* **INSTRUCTIONS FOR THE TASK**: Look through the listing below, and wherever a line has the string "exhibits", copy it.

##############################

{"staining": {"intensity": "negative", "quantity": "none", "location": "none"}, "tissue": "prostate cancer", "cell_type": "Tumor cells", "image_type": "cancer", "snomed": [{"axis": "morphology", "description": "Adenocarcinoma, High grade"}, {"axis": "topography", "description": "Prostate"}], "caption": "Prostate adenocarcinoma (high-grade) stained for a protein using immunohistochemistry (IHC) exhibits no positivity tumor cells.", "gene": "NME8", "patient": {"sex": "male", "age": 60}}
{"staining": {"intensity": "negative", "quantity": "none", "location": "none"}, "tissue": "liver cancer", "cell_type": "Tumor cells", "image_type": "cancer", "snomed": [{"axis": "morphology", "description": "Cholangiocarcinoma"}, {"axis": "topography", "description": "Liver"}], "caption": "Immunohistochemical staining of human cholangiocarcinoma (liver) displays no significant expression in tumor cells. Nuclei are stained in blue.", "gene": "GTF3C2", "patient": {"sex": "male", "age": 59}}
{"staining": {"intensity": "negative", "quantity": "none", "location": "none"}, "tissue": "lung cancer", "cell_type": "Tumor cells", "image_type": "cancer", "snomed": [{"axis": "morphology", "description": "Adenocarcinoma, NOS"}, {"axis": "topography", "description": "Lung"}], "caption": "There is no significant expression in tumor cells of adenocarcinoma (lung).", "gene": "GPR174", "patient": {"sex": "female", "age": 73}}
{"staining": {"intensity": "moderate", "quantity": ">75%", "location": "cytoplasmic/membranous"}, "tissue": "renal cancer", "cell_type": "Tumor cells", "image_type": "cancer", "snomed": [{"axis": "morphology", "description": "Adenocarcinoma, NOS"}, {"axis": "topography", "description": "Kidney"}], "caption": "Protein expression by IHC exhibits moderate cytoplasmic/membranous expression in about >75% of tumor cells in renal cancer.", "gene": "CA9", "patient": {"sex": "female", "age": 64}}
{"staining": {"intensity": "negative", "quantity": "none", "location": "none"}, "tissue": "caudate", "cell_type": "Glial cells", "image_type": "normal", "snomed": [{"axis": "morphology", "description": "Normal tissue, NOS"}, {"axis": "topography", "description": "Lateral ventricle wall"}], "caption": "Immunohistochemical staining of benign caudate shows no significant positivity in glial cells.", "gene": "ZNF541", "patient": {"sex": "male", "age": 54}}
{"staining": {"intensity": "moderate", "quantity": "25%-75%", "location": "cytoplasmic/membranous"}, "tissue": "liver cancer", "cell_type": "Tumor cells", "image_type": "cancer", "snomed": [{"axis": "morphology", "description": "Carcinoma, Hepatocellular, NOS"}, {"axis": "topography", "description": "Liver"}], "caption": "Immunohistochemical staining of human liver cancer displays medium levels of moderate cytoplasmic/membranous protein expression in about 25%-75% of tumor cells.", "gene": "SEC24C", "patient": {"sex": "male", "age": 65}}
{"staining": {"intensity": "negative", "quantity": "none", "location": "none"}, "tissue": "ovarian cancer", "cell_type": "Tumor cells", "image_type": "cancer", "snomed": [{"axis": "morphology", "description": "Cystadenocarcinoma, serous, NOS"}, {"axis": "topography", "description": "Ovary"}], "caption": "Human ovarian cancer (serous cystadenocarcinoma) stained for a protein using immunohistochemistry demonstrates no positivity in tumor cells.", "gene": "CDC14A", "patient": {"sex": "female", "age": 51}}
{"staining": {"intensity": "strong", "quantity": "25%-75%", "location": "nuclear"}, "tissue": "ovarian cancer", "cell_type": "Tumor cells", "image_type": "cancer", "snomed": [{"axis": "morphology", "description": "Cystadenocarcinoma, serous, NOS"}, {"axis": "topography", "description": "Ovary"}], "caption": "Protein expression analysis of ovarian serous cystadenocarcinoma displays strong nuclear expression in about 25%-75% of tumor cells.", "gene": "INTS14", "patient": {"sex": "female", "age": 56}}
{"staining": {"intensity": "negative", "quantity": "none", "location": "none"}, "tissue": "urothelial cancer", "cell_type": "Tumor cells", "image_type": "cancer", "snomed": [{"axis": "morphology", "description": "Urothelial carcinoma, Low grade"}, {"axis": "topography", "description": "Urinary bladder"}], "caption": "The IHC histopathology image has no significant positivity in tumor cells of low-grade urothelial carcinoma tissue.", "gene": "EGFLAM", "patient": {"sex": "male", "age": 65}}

##############################

* **REPLY TO THE TASK**:
{"staining": {"intensity": "negative", "quantity": "none", "location": "none"}, "tissue": "prostate cancer", "cell_type": "Tumor cells", "image_type": "cancer", "snomed": [{"axis": "morphology", "description": "Adenocarcinoma, High grade"}, {"axis": "topography", "description": "Prostate"}], "caption": "Prostate adenocarcinoma (high-grade) stained for a protein using immunohistochemistry (IHC) exhibits no positivity tumor cells.", "gene": "NME8", "patient": {"sex": "male", "age": 60}}
{"staining": {"intensity": "moderate", "quantity": ">75%", "location": "cytoplasmic/membranous"}, "tissue": "renal cancer", "cell_type": "Tumor cells", "image_type": "cancer", "snomed": [{"axis": "morphology", "description": "Adenocarcinoma, NOS"}, {"axis": "topography", "description": "Kidney"}], "caption": "Protein expression by IHC exhibits moderate cytoplasmic/membranous expression in about >75% of tumor cells in renal cancer.", "gene": "CA9", "patient": {"sex": "female", "age": 64}}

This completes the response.